Tree hashing can be applied on any hash function. There are a few subtleties and the Skein specification tries to deal with them, integrating some metadata in the function itself (this does not change much things for performance), but the "tree mode" of Skein is not "the" Skein as submitted to SHA-3. Even if Skein is selected as SHA-3, the output of a tree-mode hash would not be the same as the output of "plain Skein".

Hopefully, a standard will be defined at some point, to describe generic tree hashing. Right now there is none. However, some protocols have been defined with support for a custom tree hashing with the Tiger hash function, under the name "TTH" (Tiger Tree Hash) or "THEX" (Tree Hash Exchange Format). The specification for TTH appears to be a bit elusive; I find some references to drafts which have either moved or disappeared for good.

Still, I am a bit dubious about the concept. It is kind of neat, but provides a performance boost only if you can read data faster than what a single core can process, and, given the right function and the right implementation, a single core can hash quite a lot of data per second. A tree hash spread over several cores requires having the data sent to the proper cores, and 1.6 GB/s is not the smallest bandwidth ever.

SHA-256 and SHA-512 are not very fast. Among the SHA-3 candidates, assuming an x86 processor in 64-bit mode, some of them achieve high speed (more than 300 MB/s on my 2.4 GHz Intel Core2 Q6600, with a single core -- that's what I can get out of SHA-1, too), e.g. BMW, SHABAL or Skein. Cryptographically speaking, these designs are a bit too new, but MD5 and SHA-1 are already cryptographically "broken" (quite effectively in the case of MD5, rather theoretically for SHA-1) so any of the round-2 SHA-3 candidates should be fine.

When I put my "seer" cap, I foresee that processors will keep on becoming faster than RAM, to the point that hashing cost will be dwarfed out by memory bandwidth: the CPU will have clock cycles to spare while it waits for the data from the main RAM. At some point, the whole threading model (one big RAM for many cores) will have to be amended.

4
votes

You didn't say what you need your hash for.

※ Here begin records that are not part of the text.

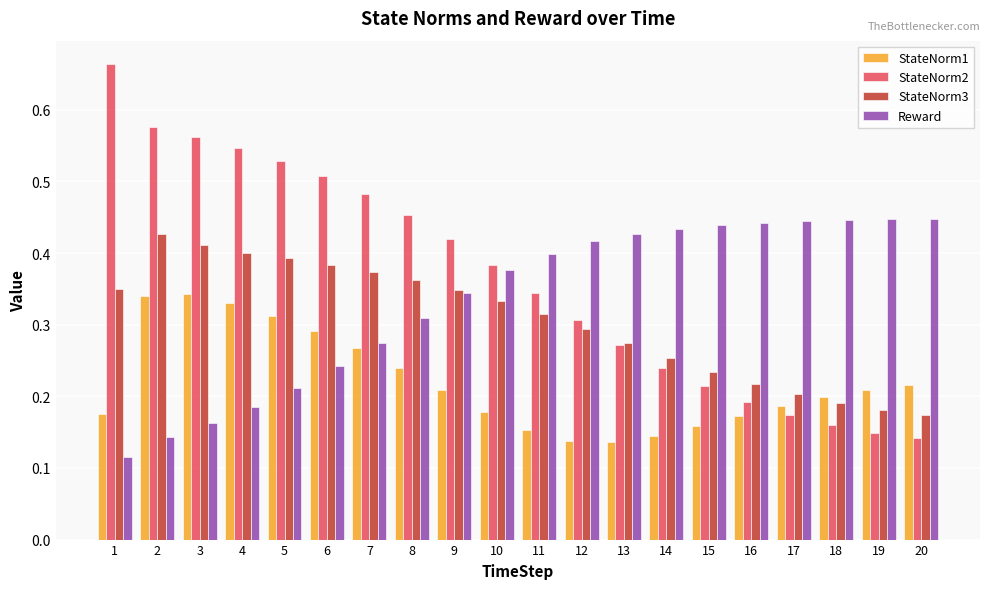

Where is Reward nearest to the value 0?

1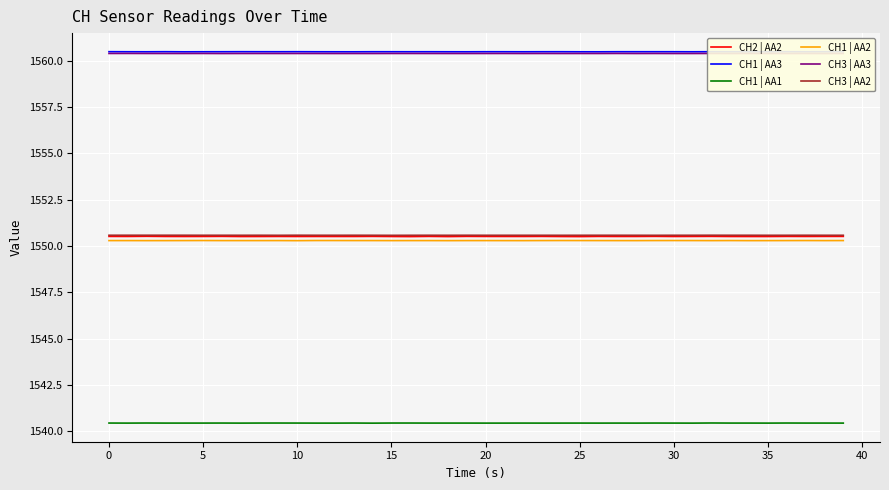

How many CH1 | AA1 values are between 1540 and 1541?

40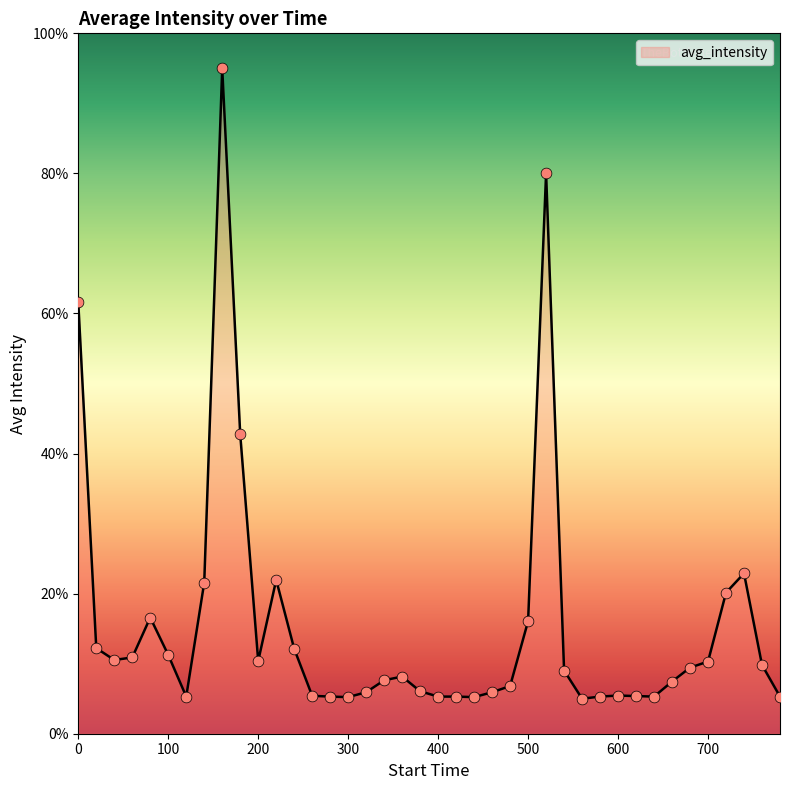

What is the greatest value displayed?

95.0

If you're not gonna exchange it with the outside world but just for internal use, simply divide each file in chunks, compute and store all the checksums. You can then use many cores just by throwing a chunk to each one.

Two solutions that comes to mind is dividing files in fixed-size chunks (simpler, but will use less cores for smaller files where you're not supposed to need all that power) or in a fixed-number of chunks (will use all the cores for every file). Really depends on what you want to achieve and what your file size distribution looks like.

If, on the other hand, you need hashes for the outside world, as you can read from the other replies it's not possible with "standard" hashes (eg. if you want to send out SHA1 hashes for others to check with different tools) so you must look somewhere else. Like computing the hash when you store the file, for later retrieval, or compute hashes in background with the 'free' cores and store for later retrieval.

The better solution depends on what your constraints are and where you can invest space, time or cpu power.